◆ EXERCISE
Starting at the line holding "Figure 6. Block" and finishing at the line holding "Figure 8. The", transcribe the material exactly, keeping both ends but no pictures.

◆ MATERIAL FOR THE TASK
»»

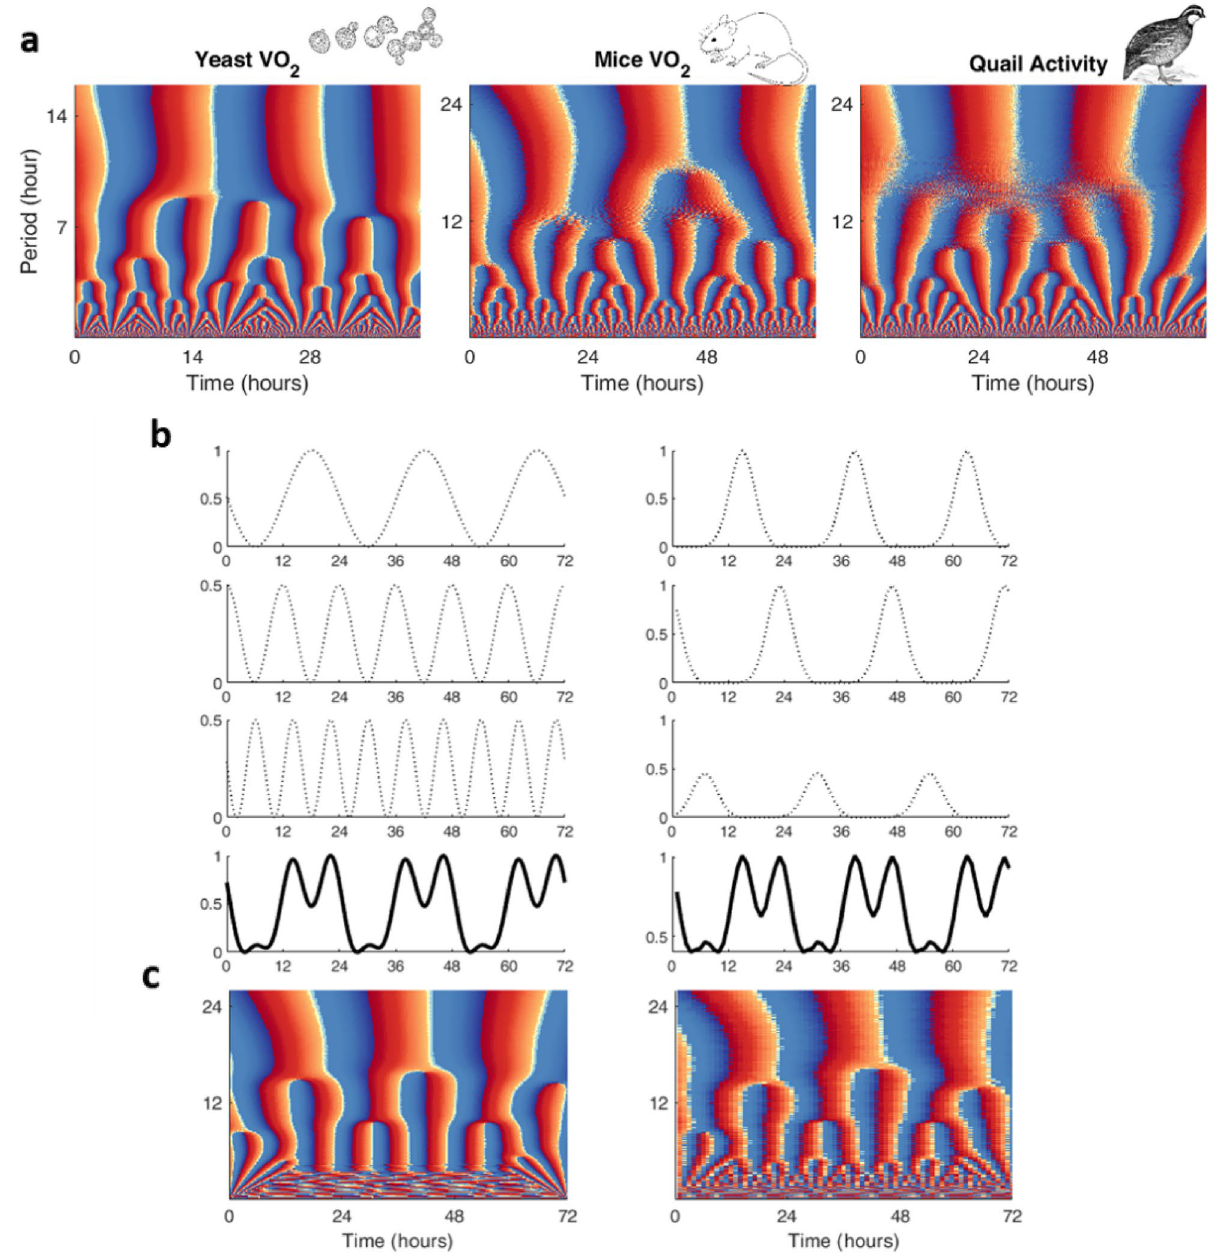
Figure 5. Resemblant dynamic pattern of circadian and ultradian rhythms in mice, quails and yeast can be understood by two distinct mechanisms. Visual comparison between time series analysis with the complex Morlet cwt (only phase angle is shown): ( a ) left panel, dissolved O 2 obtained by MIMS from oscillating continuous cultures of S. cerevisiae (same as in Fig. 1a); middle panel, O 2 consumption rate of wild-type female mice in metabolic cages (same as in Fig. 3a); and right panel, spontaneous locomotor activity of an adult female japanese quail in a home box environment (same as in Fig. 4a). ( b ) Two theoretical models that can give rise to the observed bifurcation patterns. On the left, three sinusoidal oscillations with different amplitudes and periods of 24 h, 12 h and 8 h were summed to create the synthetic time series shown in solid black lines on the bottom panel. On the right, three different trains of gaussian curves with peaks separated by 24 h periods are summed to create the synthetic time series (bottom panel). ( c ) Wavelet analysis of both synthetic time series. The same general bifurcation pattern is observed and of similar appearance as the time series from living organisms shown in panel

««
»»

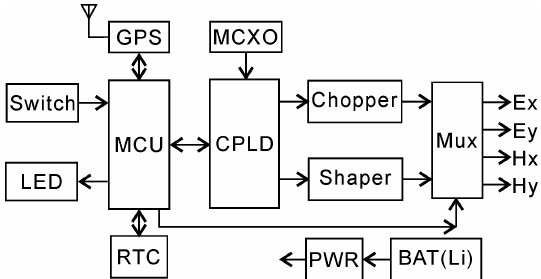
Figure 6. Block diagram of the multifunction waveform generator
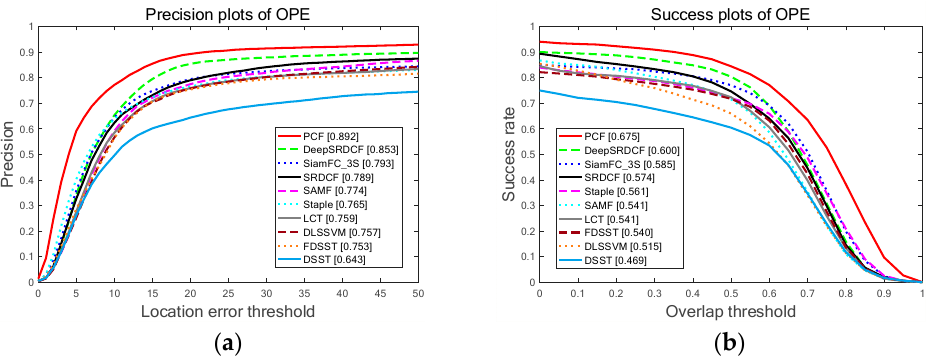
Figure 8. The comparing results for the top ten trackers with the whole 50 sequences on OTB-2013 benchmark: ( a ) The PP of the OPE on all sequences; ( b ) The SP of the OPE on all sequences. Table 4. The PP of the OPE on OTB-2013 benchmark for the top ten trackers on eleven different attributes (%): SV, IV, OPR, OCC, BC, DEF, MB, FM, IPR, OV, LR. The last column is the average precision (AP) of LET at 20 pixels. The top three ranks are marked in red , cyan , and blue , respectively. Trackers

««
»»

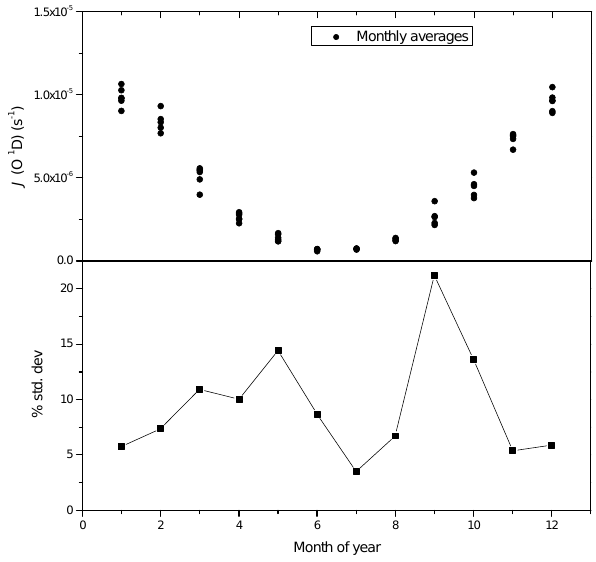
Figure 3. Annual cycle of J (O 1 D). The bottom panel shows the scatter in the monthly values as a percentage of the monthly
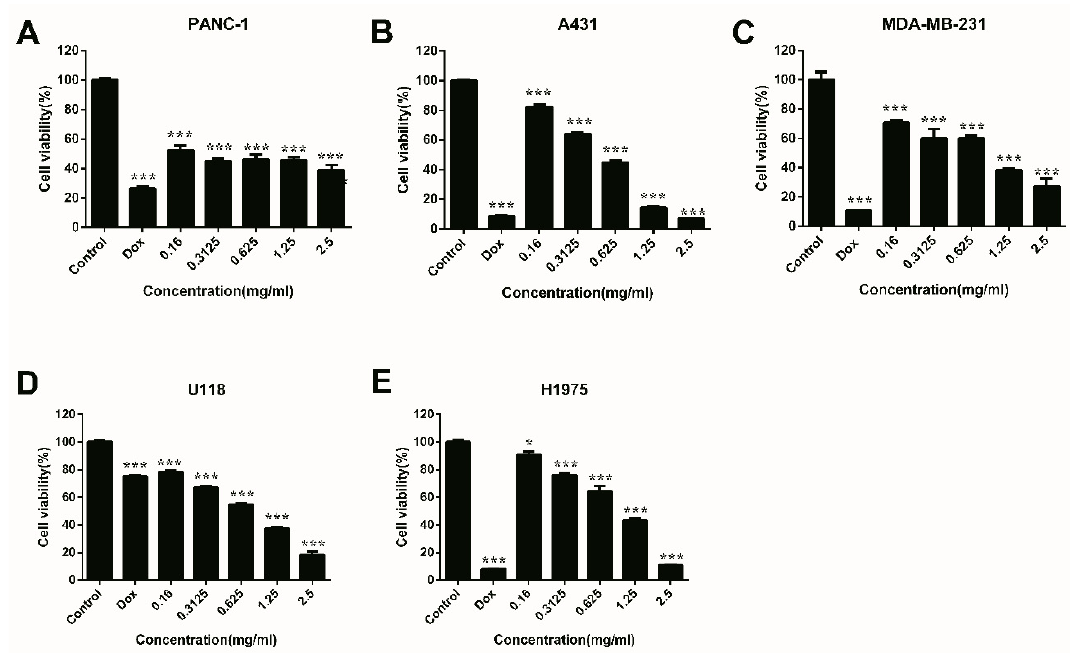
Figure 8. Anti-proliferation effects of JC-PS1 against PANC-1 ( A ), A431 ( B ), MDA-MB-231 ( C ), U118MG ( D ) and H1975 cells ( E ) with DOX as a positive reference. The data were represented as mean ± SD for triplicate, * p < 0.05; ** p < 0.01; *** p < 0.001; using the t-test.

««

◆ FINAL ANSWER
Figure 6. Block diagram of the multifunction waveform generator
Figure 8. The comparing results for the top ten trackers with the whole 50 sequences on OTB-2013 benchmark: ( a ) The PP of the OPE on all sequences; ( b ) The SP of the OPE on all sequences. Table 4. The PP of the OPE on OTB-2013 benchmark for the top ten trackers on eleven different attributes (%): SV, IV, OPR, OCC, BC, DEF, MB, FM, IPR, OV, LR. The last column is the average precision (AP) of LET at 20 pixels. The top three ranks are marked in red , cyan , and blue , respectively. Trackers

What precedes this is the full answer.